Le choc culturel peut être assez brutal quand un jeune hockeyeur natif de la Russie traverse l’Atlantique pour venir jouer au hockey au Canada.

Les Olympiques de Gatineau ont compris l’ampleur de cette situation. Depuis quelques années, ils ont fait des pieds et des mains pour leur trouver des familles de pension où la transition se fera en douceur.

Tanya et Sylvain ont commencé à héberger un joueur russe en 2017-18. Mikhail Shestopalov a été leur premier pensionnaire. Le couple a ensuite abrité Yaroslav Likhachev. Il accueille maintenant Alexei Prokopenko et Evgeny Kashnikov sous son toit.

Sylvain est Québécois. Tanya est d’origine serbe.

«La phonétique est similaire entre le Russe et le Serbe, alors j’arrive à bien communiquer avec les joueurs russes qui viennent à la maison. Ce n’est pas parfait. Nous rions beaucoup de nos accents ou de nos expressions, mais nous arrivons à nous comprendre», raconte Tanya.

Son mari est policier. Il est également un partisan de longue date des Olympiques. La Police de Gatineau a un programme de parrainage avec les Olympiques.

«Mon mari adore le hockey. Il faisait partie du programme Jeu de puissance de la Police de Gatineau avec les Olympiques. Nous avons connu Vitaly Abramov et Yakov Trenin par l’entremise de ce programme et avec leurs familles de pension. Nous nous sommes prêtés au jeu par la suite», a dit la dame qui parle quatre langues et demie.

Selon Tanya, il ne faut pas sous-estimer le choc culturel à l’arrivée des hockeyeurs russes.

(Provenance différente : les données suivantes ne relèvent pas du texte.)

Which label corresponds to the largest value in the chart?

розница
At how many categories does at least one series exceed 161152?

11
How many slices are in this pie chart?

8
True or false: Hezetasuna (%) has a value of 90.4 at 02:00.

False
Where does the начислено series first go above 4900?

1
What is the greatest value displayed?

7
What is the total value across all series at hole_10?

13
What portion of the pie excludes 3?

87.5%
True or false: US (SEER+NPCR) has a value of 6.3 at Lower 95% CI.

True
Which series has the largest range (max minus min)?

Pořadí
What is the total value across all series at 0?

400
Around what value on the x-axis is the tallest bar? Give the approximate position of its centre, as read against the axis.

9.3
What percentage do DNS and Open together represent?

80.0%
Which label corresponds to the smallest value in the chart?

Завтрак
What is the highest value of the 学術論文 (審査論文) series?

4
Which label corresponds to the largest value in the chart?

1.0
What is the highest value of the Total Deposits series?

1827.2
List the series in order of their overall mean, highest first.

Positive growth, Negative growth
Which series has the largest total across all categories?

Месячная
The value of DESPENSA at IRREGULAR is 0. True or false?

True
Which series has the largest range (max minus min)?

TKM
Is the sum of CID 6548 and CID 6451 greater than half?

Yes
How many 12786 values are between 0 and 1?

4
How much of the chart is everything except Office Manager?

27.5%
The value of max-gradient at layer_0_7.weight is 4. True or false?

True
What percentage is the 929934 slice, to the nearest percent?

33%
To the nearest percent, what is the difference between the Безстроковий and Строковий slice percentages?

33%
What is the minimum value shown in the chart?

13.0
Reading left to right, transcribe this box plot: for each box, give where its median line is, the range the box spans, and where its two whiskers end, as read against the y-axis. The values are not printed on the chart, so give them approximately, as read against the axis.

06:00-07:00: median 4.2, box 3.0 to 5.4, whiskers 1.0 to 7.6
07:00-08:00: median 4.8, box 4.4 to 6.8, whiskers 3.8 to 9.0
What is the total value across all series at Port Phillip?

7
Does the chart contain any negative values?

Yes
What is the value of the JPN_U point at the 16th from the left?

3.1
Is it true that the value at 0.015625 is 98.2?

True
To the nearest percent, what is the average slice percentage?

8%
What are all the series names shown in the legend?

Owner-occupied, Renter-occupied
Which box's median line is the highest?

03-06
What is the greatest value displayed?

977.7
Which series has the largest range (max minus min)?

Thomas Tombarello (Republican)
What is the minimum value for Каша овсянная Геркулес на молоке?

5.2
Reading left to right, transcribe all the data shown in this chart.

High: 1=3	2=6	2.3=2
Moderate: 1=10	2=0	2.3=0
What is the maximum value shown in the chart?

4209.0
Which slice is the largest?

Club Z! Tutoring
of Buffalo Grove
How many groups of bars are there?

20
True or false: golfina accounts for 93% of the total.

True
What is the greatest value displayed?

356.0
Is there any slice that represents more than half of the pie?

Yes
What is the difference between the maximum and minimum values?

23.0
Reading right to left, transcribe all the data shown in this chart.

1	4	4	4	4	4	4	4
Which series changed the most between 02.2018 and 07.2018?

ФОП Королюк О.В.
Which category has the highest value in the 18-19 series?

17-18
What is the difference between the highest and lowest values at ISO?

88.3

«C’est un gros changement pour eux. Des choses que nous tenons pour acquises ici dans notre vie quotidienne ne le sont pas pour eux. Par exemple, dans leur pays, l’autobus s’immobilise à chaque arrêt. Ils ne savent pas qu’il faut sonner la cloche pour débarquer ici! Les Olympiques sont conscients de cela et je peux vous dire qu’ils ont élevé leur jeu d’un cran cette année. L’organisation nous supporte énormément. Ce ne sont pas tous les marchés de la LHJMQ qui peuvent placer des joueurs dans des familles où le Russe est parlé.»

De Prokopenko, elle peut déjà dire que son approche disciplinée ressemble à celle de Yakov Trenin. «Il s’entraîne extrêmement fort. Il est très rigoureux et mature pour son âge. Il sait comment prendre soin de lui-même. Il est déterminé à apprendre l’anglais et son professeur me dit qu’il apprend rapidement.»

Tanya et Sylvain sont heureux avec leurs pensionnaires russes. Ne leur manque qu’une chose à présent.

«Nous aimerions pouvoir être capables d’aller les voir jouer!»